5.2. Algorithm development step-by-step guide

This page offers a step-by-step guide to develop a vantage6 algorithm. We refer to the algorithm concepts section regularly. In that section, we explain the fundamentals of algorithm containers in more detail than in this guide.

Also, note that this guide is mainly aimed at developers who want to develop their algorithm in Python, although we will try to clearly indicate where this differs from algorithms written in other languages.

5.2.1. Starting point

When starting to develop a new vantage6 algorithm in Python, the easiest way to start is:

v6 algorithm create

Running this command will prompt you to answering some questions, which will result in a personalized starting point or ‘boilerplate’ for your algorithm. After doing so, you will have a new folder with the name of your algorithm, boilerplate code and a checklist in the README.md file that you can follow to complete your algorithm.

Note

There is also a boilerplate for R, but this is not flexible and it is not updated as frequently as the Python boilerplate.

5.2.2. Setting up your environment

It is good practice to set up a virtual environment for your algorithm package.

# This code is just a suggestion - there are many ways of doing this.

# go to the algorithm directory
cd /path/to/algorithm

# create a Python environment. Be sure to replace <my-algorithm-env> with
# the name of your environment.
conda create -n <my-algorithm-env> python=3.10
conda activate <my-algorithm-env>

# install the algorithm dependencies
pip install -r requirements.txt

Also, it is always good to use a version control system such as git to keep track of your changes. An initial commit of the boilerplate code could be:

cd /path/to/algorithm
git init
git add .
git commit -m "Initial commit"

Note that having your code in a git repository is necessary if you want to update your algorithm.

5.2.3. Implementing your algorithm

Your personalized starting point should make clear to you which functions you need to implement - there are TODO comments in the code that indicate where you need to add your own code.

You may wonder why the boilerplate code is structured the way it is. This is explained in the code structure section.

5.2.4. Environment variables

The algorithms have access to several environment variables. You can also specify additional environment variables via the algorithm_env option in the node configuration files (see the example node configuration file).

Environment variables provided by the vantage6 infrastructure are used to locate certain files or to add local configuration settings into the container. These are usually used in the Python wrapper and you don’t normally need them in your functions. However, you can access them in your functions as follows:

def my_function():
    # environment variable that specifies the input file
    input_file = os.environ["INPUT_FILE"]
    # environment variable that specifies the database URI for the database with
    # the 'default' label
    default_database_uri = os.environ["DEFAULT_DATABASE_URI"]

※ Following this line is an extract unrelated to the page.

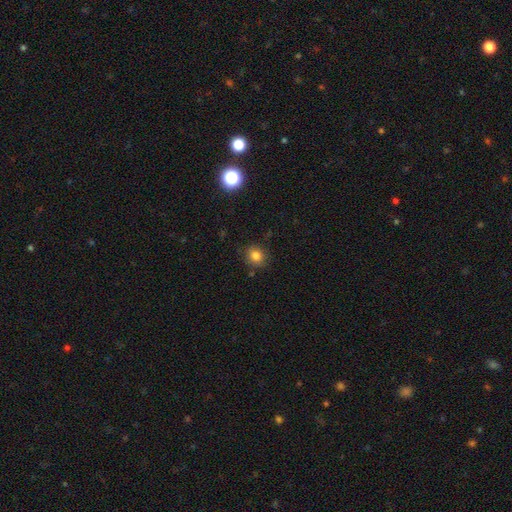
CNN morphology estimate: smooth 81%, star or artifact 12%, featured or disk 7%. Down the decision tree: how rounded — round (79%); merging — none (84%).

    # do something with the input file and database URI
    pass

The environment variables that you specify in the node configuration file can be used in the exact same manner. You can view all environment variables that are available to your algorithm by print(os.environ).

If the experimental node configuration option run_context_file is enabled, the algorithm container also receives RUN_CONTEXT_FILE. This points to a JSON file with run context details such as input/output URIs, entrypoint name, arguments and selected platform-specific metadata.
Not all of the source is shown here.